The whole system is a messy quagmire; everybody just wants to put you in a stupor.
It’s just like diabetes; I need medicine to stay healthy and I always have to watch it.
It is not at all like diabetes. We can prove diabetes; nobody can prove mental illness.
Somebody should do something. Not the legislators; they just listen to the lobbyists who want money and promise things.
Well, I just know I don’t want someone to say that I have mental illness; it’s a brain disorder.
It’s not a true disorder.
Why do we have to call it anything?
I want to know what’s the matter with me; it’s no different than a physical problem; you want to understand what’s happened and why.
Well, it’s not called mental illness.
That was a productive meeting.
These were snatches of many conversations over several months, among groups of; professional mental health workers, family members, Pursuers of Wellness, friends.
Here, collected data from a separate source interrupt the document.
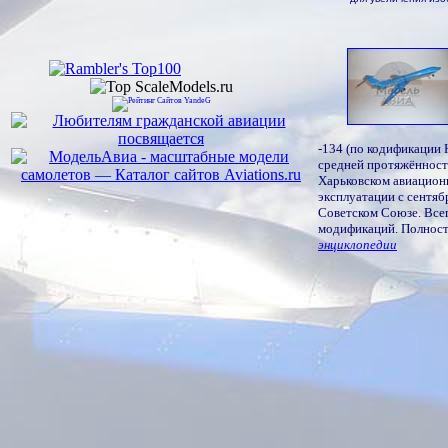
-134 (по кодификации
средней протяжённости
Харьковском авиацион
эксплуатации с сентяб
Советском Союзе. Все
модификаций. Полност
энциклопедии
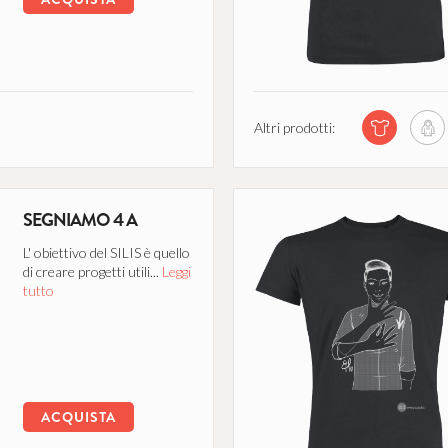
Altri prodotti:
SEGNIAMO 4 A
L' obiettivo del SILIS è quello
di creare progetti utili...
Leggi
tutto
ACQUISTA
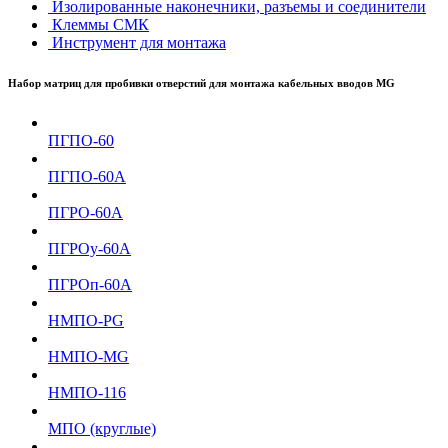
Изолированные наконечники, разъемы и соединители
Клеммы СМК
Инструмент для монтажа
Набор матриц для пробивки отверстий для монтажа кабельных вводов MG
ПГПО-60
ПГПО-60А
ПГРО-60А
ПГРОу-60А
ПГРОп-60А
НМПО-PG
НМПО-MG
НМПО-116
МПО (круглые)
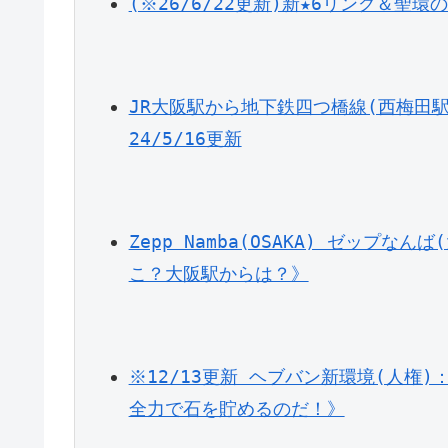
(※26/6/22更新)新★6リング＆
JR大阪駅から地下鉄四つ橋線(西梅田
24/5/16更新
Zepp Namba(OSAKA) ゼップ
こ？大阪駅からは？》
※12/13更新 ヘブバン新環境(人権
全力で石を貯めるのだ！》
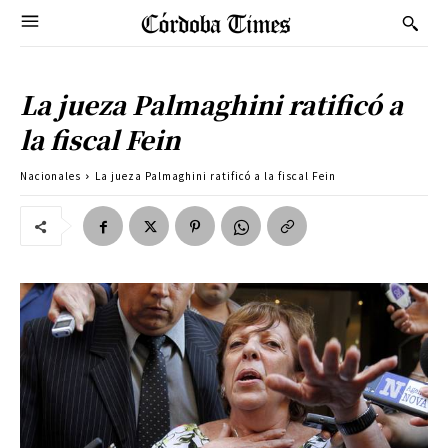
La jueza Palmaghini ratificó a
la fiscal Fein
Nacionales
La jueza Palmaghini ratificó a la fiscal Fein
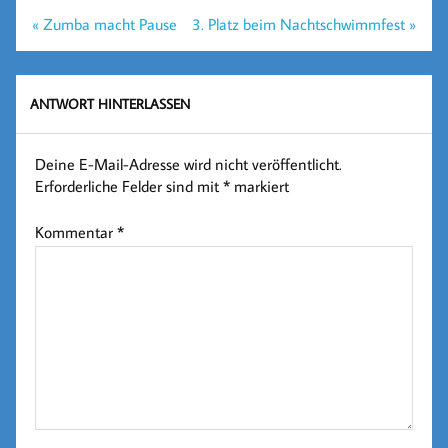
Beitragsnavigation
« Zumba macht Pause
3. Platz beim Nachtschwimmfest »
ANTWORT HINTERLASSEN
Deine E-Mail-Adresse wird nicht veröffentlicht.
Erforderliche Felder sind mit
*
markiert
Kommentar
*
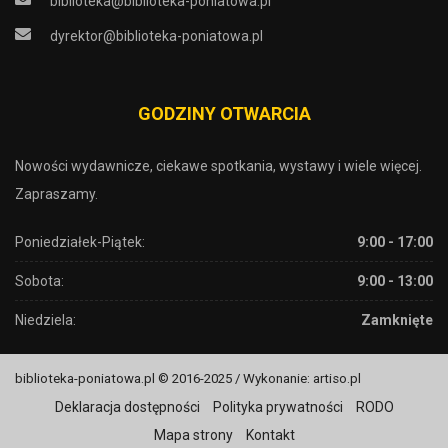
biblioteka@biblioteka-poniatowa.pl
dyrektor@biblioteka-poniatowa.pl
GODZINY OTWARCIA
Nowości wydawnicze, ciekawe spotkania, wystawy i wiele więcej.
Zapraszamy.
Poniedziałek-Piątek:
9:00 - 17:00
Sobota:
9:00 - 13:00
Niedziela:
Zamknięte
biblioteka-poniatowa.pl © 2016-2025 / Wykonanie: artiso.pl
Deklaracja dostępności
Polityka prywatności
RODO
Mapa strony
Kontakt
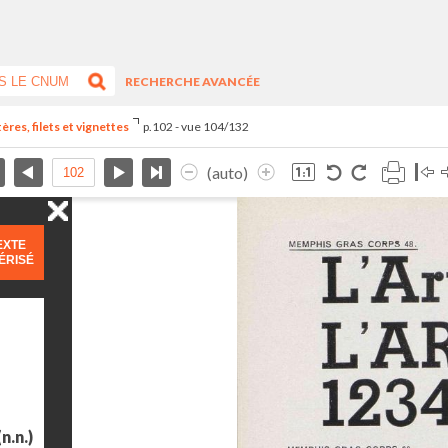
RECHERCHE AVANCÉE
res, filets et vignettes
p.102 - vue 104/132
(auto)
EXTE
ÉRISÉ
n.n.)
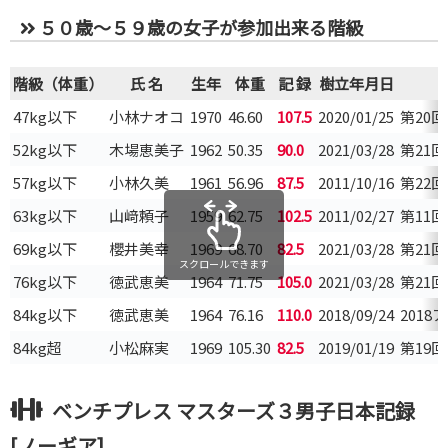
５０歳～５９歳の女子が参加出来る階級
階級（体重）
氏 名
生年
体重
記 録
樹立年月日
47kg以下
小林ナオコ
1970
46.60
107.5
2020/01/25
第20
52kg以下
木場恵美子
1962
50.35
90.0
2021/03/28
第21
57kg以下
小林久美
1961
56.96
87.5
2011/10/16
第22
63kg以下
山﨑頼子
1959
62.75
102.5
2011/02/27
第11
69kg以下
櫻井美幸
1969
68.70
82.5
2021/03/28
第21
スクロールできます
76kg以下
徳武恵美
1964
71.75
105.0
2021/03/28
第21
84kg以下
徳武恵美
1964
76.16
110.0
2018/09/24
201
84kg超
小松麻実
1969
105.30
82.5
2019/01/19
第19
ベンチプレス マスターズ３男子日本記録
[ノーギア]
It may sound puzzling, but people feel very strongly about terms used to explain their struggles. No one term satisfies everyone. If a person says, “I have cancer,” the reaction is usually one of support and concern and hope and if it’s someone that you know, there are questions. But thirty years ago, the diagnosis of cancer wasn’t often shared publicly because of our ignorance of what cancer was and wasn’t. Today people with cancer can reach out to others for support and there are health care systems, teams in place to help in numerous ways. Patients are told of these systems and guided through them.
It is almost 2007 and insurance companies still refuse parity when it comes to mental health treatment and legislators still refuse to demand it. Discrimination continues in words and in deeds; housing, employment or inability to work, health care, sometimes lack of family support, friends who quietly disappear and insurance companies who refuse to pay for treatment or will pay for only very limited treatment. As Gretchen said of recovery, “It is a process and it can take a very long time.” Often Pursuers of Wellness aren’t well enough to challenge the systems and supportive networks, systems may not exist. These are all old stories, but raw and current in the lives of Pursuers.
Mental health issues are societal and individual issues and we need solutions on all levels, even the most personal. The isolation that is often a part of living with a brain disorder is one of the greatest challenges.